Officials from Guinness World Records today recognized DARPA’s Terahertz Electronics program for creating the fastest solid-state amplifier integrated circuit ever measured. The ten-stage common-source amplifier operates at a speed of one terahertz (1012 GHz), or one trillion cycles per second—150 billion cycles faster than the existing world record of 850 gigahertz set in 2012.…Developed by Northrop Grumman Corporation, the Terahertz Monolithic Integrated Circuit (TMIC) exhibits power gains several orders of magnitude beyond the current state of the art…  For years, researchers have been looking to exploit the tremendously high-frequency band beginning above 300 gigahertz where the wavelengths are less than one millimeter. The terahertz level has proven to be somewhat elusive though due to a lack of effective means to generate, detect, process and radiate the necessary high-frequency signals.  Current electronics using solid-state technologies have largely been unable to access the sub-millimeter band of the electromagnetic spectrum due to insufficient transistor performance…

According to  Dev Palmer, DARPA program manager. “This breakthrough could lead to revolutionary technologies such as high-resolution security imaging systems, improved collision-avoidance radar, communications networks with many times the capacity of current systems and spectrometers that could detect potentially dangerous chemicals and explosives with much greater sensitivity.”

DARPA has made a series of strategic investments in terahertz electronics through itsHiFIVE, SWIFT and TFAST programs.

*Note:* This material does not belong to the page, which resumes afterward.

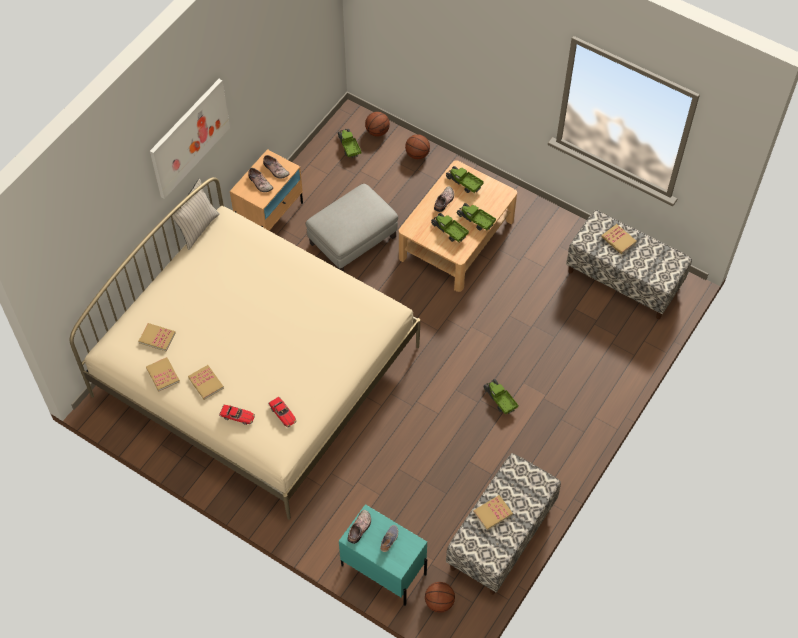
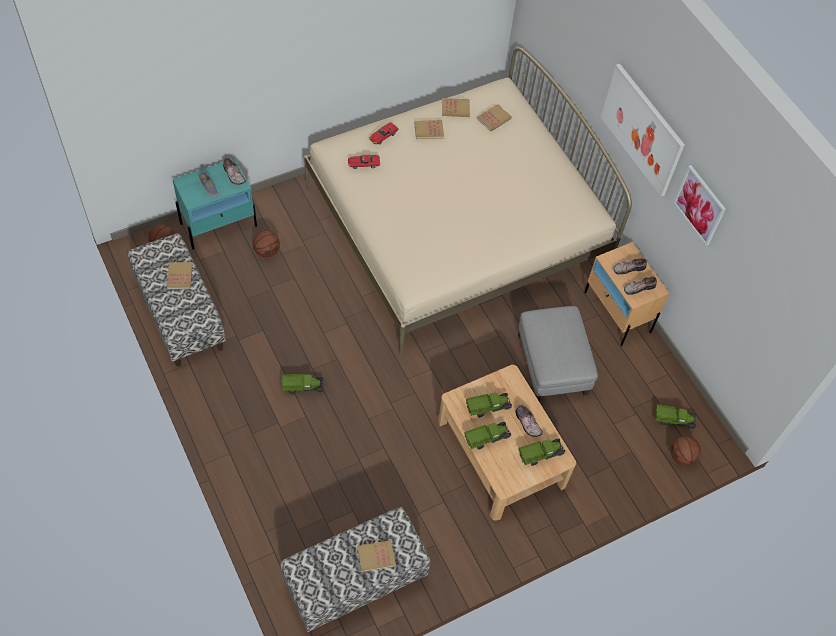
camera: 115 degrees right, 0 degrees up
(197, 228) = (596, 192): beige pillow -> none
(247, 77) = (699, 205): none -> picture
(417, 154) = (631, 477): basketball -> basketball (267, 251)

Each program built on the successes of the previous one, providing the foundational research necessary for frequencies to reach the terahertz threshold.

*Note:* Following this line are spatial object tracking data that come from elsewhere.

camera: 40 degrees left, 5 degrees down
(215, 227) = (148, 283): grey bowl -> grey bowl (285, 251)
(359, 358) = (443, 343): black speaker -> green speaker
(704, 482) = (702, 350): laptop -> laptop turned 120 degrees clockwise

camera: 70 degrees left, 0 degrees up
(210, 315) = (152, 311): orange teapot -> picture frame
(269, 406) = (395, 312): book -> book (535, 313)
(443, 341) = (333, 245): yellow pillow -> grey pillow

Excerpts from DARPA CIRCUIT ACHIEVES SPEEDS OF 1 TRILLION CYCLES PER SECOND, EARNS GUINNESS WORLD RECORD, DARPA website, http://www.darpa.mil, Oct. 28, 2014

This technology can be used for Security and Communications (including military communications): Here from Wikipedia

Security:
Terahertz radiation can penetrate fabrics and plastics, so it can be used in surveillance, such as security screening, to uncover concealed weapons on a person, remotely. This is of particular interest because many materials of interest have unique spectral “fingerprints” in the terahertz range…. In January 2013, the NYPD announced plans to experiment with the newfound technology to detect concealed weapons, prompting Miami blogger and privacy activist Jonathan Corbett to file a lawsuit against the department in Manhattan federal court that same month, challenging such use: “For thousands of years, humans have used clothing to protect their modesty and have quite reasonably held the expectation of privacy for anything inside of their clothing, since no human is able to see through them.” He seeks a court order to prohibit using the technology without reasonable suspicion or probable cause.